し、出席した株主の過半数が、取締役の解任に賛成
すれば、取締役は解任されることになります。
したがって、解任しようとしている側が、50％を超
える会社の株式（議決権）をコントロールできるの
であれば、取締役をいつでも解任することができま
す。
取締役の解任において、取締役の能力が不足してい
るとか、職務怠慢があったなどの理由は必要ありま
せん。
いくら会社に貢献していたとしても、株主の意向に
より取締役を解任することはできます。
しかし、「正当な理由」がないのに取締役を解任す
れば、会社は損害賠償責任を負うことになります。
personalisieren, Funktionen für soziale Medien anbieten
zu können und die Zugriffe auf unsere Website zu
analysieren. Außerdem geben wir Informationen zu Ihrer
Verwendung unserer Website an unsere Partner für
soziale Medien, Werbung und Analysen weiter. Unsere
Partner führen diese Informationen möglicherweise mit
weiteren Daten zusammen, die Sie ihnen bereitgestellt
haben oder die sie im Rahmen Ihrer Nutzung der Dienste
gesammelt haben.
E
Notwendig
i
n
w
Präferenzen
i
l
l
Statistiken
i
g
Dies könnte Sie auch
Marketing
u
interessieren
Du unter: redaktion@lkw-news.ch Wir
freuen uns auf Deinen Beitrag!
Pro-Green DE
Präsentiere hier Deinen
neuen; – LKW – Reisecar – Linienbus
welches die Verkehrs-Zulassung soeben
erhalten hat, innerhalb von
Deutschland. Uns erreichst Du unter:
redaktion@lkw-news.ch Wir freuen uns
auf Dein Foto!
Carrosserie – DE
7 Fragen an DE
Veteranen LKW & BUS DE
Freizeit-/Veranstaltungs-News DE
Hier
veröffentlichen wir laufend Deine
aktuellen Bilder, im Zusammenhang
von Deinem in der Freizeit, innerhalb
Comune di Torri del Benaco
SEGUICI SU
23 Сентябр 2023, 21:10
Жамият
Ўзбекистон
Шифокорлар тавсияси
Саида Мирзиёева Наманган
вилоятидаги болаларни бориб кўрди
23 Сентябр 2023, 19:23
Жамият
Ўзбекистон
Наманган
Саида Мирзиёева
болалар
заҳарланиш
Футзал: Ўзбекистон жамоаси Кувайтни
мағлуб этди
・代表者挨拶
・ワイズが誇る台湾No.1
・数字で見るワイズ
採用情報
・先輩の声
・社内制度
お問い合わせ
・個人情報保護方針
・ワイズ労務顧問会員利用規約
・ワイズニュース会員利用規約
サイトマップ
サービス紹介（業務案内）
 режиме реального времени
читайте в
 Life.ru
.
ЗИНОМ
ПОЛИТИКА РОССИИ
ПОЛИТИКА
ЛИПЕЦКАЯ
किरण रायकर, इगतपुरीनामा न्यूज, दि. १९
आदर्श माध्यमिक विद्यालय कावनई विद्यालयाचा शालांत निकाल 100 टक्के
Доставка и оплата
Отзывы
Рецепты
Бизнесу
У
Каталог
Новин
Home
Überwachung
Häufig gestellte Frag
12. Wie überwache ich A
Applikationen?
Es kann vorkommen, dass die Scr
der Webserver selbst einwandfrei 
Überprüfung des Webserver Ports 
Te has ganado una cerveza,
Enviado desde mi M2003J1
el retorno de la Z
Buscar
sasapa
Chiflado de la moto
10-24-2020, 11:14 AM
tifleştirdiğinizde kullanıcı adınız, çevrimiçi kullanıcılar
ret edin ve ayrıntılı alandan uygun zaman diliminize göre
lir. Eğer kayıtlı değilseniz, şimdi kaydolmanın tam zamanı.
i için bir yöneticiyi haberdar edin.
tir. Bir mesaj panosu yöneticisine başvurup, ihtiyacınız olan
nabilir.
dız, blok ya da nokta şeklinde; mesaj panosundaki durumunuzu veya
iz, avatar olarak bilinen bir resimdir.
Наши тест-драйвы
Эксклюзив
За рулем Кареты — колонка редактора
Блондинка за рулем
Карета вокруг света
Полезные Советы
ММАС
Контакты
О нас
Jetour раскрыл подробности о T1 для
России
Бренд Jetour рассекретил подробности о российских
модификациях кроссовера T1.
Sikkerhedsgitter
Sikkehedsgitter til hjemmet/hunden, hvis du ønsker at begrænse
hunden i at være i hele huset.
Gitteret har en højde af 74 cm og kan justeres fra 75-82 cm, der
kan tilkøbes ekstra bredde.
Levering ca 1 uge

-=-=-

#### [Problem requirements]
From top to bottom, return the material above unchanged.

#### [Reply]
し、出席した株主の過半数が、取締役の解任に賛成
すれば、取締役は解任されることになります。
したがって、解任しようとしている側が、50％を超
える会社の株式（議決権）をコントロールできるの
であれば、取締役をいつでも解任することができま
す。
取締役の解任において、取締役の能力が不足してい
るとか、職務怠慢があったなどの理由は必要ありま
せん。
いくら会社に貢献していたとしても、株主の意向に
より取締役を解任することはできます。
しかし、「正当な理由」がないのに取締役を解任す
れば、会社は損害賠償責任を負うことになります。
personalisieren, Funktionen für soziale Medien anbieten
zu können und die Zugriffe auf unsere Website zu
analysieren. Außerdem geben wir Informationen zu Ihrer
Verwendung unserer Website an unsere Partner für
soziale Medien, Werbung und Analysen weiter. Unsere
Partner führen diese Informationen möglicherweise mit
weiteren Daten zusammen, die Sie ihnen bereitgestellt
haben oder die sie im Rahmen Ihrer Nutzung der Dienste
gesammelt haben.
E
Notwendig
i
n
w
Präferenzen
i
l
l
Statistiken
i
g
Dies könnte Sie auch
Marketing
u
interessieren
Du unter: redaktion@lkw-news.ch Wir
freuen uns auf Deinen Beitrag!
Pro-Green DE
Präsentiere hier Deinen
neuen; – LKW – Reisecar – Linienbus
welches die Verkehrs-Zulassung soeben
erhalten hat, innerhalb von
Deutschland. Uns erreichst Du unter:
redaktion@lkw-news.ch Wir freuen uns
auf Dein Foto!
Carrosserie – DE
7 Fragen an DE
Veteranen LKW & BUS DE
Freizeit-/Veranstaltungs-News DE
Hier
veröffentlichen wir laufend Deine
aktuellen Bilder, im Zusammenhang
von Deinem in der Freizeit, innerhalb
Comune di Torri del Benaco
SEGUICI SU
23 Сентябр 2023, 21:10
Жамият
Ўзбекистон
Шифокорлар тавсияси
Саида Мирзиёева Наманган
вилоятидаги болаларни бориб кўрди
23 Сентябр 2023, 19:23
Жамият
Ўзбекистон
Наманган
Саида Мирзиёева
болалар
заҳарланиш
Футзал: Ўзбекистон жамоаси Кувайтни
мағлуб этди
・代表者挨拶
・ワイズが誇る台湾No.1
・数字で見るワイズ
採用情報
・先輩の声
・社内制度
お問い合わせ
・個人情報保護方針
・ワイズ労務顧問会員利用規約
・ワイズニュース会員利用規約
サイトマップ
サービス紹介（業務案内）
 режиме реального времени
читайте в
 Life.ru
.
ЗИНОМ
ПОЛИТИКА РОССИИ
ПОЛИТИКА
ЛИПЕЦКАЯ
किरण रायकर, इगतपुरीनामा न्यूज, दि. १९
आदर्श माध्यमिक विद्यालय कावनई विद्यालयाचा शालांत निकाल 100 टक्के
Доставка и оплата
Отзывы
Рецепты
Бизнесу
У
Каталог
Новин
Home
Überwachung
Häufig gestellte Frag
12. Wie überwache ich A
Applikationen?
Es kann vorkommen, dass die Scr
der Webserver selbst einwandfrei 
Überprüfung des Webserver Ports 
Te has ganado una cerveza,
Enviado desde mi M2003J1
el retorno de la Z
Buscar
sasapa
Chiflado de la moto
10-24-2020, 11:14 AM
tifleştirdiğinizde kullanıcı adınız, çevrimiçi kullanıcılar
ret edin ve ayrıntılı alandan uygun zaman diliminize göre
lir. Eğer kayıtlı değilseniz, şimdi kaydolmanın tam zamanı.
i için bir yöneticiyi haberdar edin.
tir. Bir mesaj panosu yöneticisine başvurup, ihtiyacınız olan
nabilir.
dız, blok ya da nokta şeklinde; mesaj panosundaki durumunuzu veya
iz, avatar olarak bilinen bir resimdir.
Наши тест-драйвы
Эксклюзив
За рулем Кареты — колонка редактора
Блондинка за рулем
Карета вокруг света
Полезные Советы
ММАС
Контакты
О нас
Jetour раскрыл подробности о T1 для
России
Бренд Jetour рассекретил подробности о российских
модификациях кроссовера T1.
Sikkerhedsgitter
Sikkehedsgitter til hjemmet/hunden, hvis du ønsker at begrænse
hunden i at være i hele huset.
Gitteret har en højde af 74 cm og kan justeres fra 75-82 cm, der
kan tilkøbes ekstra bredde.
Levering ca 1 uge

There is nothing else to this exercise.